An oversight in my planning — I traveled the same week as Buenos Aires’ largest food festival — left me without my guides for a few days. I became a regular at specialty coffee shop Ribera, a café I frequented in Buenos Aires before the owner moved back to Río Negro, and slowly worked my way down their filtered brews under the midday sun. And I enjoyed warm croissants and sourdough bread from Graciela, where I was surprised to eat one of the best cremonas (a flakey puff pastry shaped like a sun) I’ve ever tried. 

And although I was so disappointed by two emphatically recommended meals that I sent back full plates (I always finish my meal even begrudgingly), I found respite at a casual spot called Marga on the tail-end of my trip. The former felt lost in Buenos Aires’ circa 2010 obsession with signature cuisine and French cooking. It’s a very specific style of Argentine restaurant that belongs to no one and nothing—lots of salmon, foam, and European names—that no longer exists in Buenos Aires but defines much of the ‘gourmet’ gastronomy of the country’s interior.  

In Marga, I saw a change that felt more federal. Brothers Simón and Matias Lochbaum (in the kitchen and dining room, respectively), tweeze out the best of what Buenos Aires is doing right now: Seasonal, local menus, wide-reaching spices, and serious technique without so much pretension. 

I went three times. Each visit was fantastic. Local mushrooms de pino turned to paté with shoestring potatoes and fresh bread and pejerrey fish with escabeche were among my favorites. A deeply pleasurable slab of toast under generous spoons of kimchi and mussels cooked over a live fire was so potent, for a moment, it was all that existed in my world. 

The wonderful thing about borrowing ideas born from concepts rather than a faraway cuisine is that young cooks like Simón have freedom to develop something deeply personal. And, often without even trying, new layers to what could be considered regional, which is often detained by tradition and a lack of confidence from diners who fear investing their deflated cash in unknown menus. But here, what appears very Buenos Aires on the surface, is deeply linked to this place. 

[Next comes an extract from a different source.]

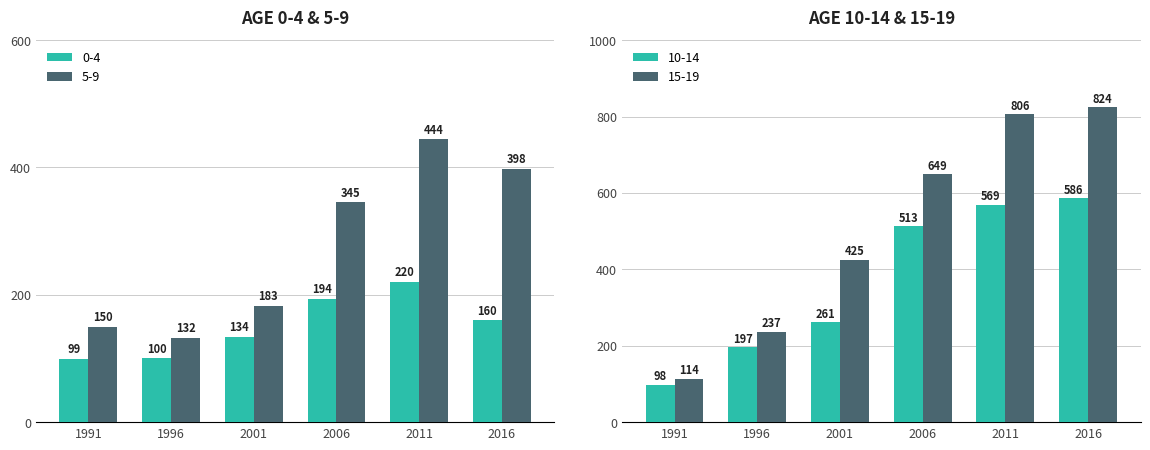

At which label is 0-4 closest to 159?

2016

I’m often disappointed by the lack of offerings like Marga as I travel around the country. I want more commitment to the local, more uniqueness, more bravery to try something different both by cook and consumer, alike. But this trip reminded me it’s there, if not in small measure, growing like wild mushrooms. Someone hand selects apples to make cider while another collects fallen bean pods to see what happens when it’s fused with malt. And maybe, sometimes, less is more conducive to slow travel. It means long afternoons at a special vineyard or three trips to the same dining room — soaking up a place rather than checking off boxes. If you’re willing to connect the dots and pursue people and projects, no matter how far you must travel up the map, you’ll find it.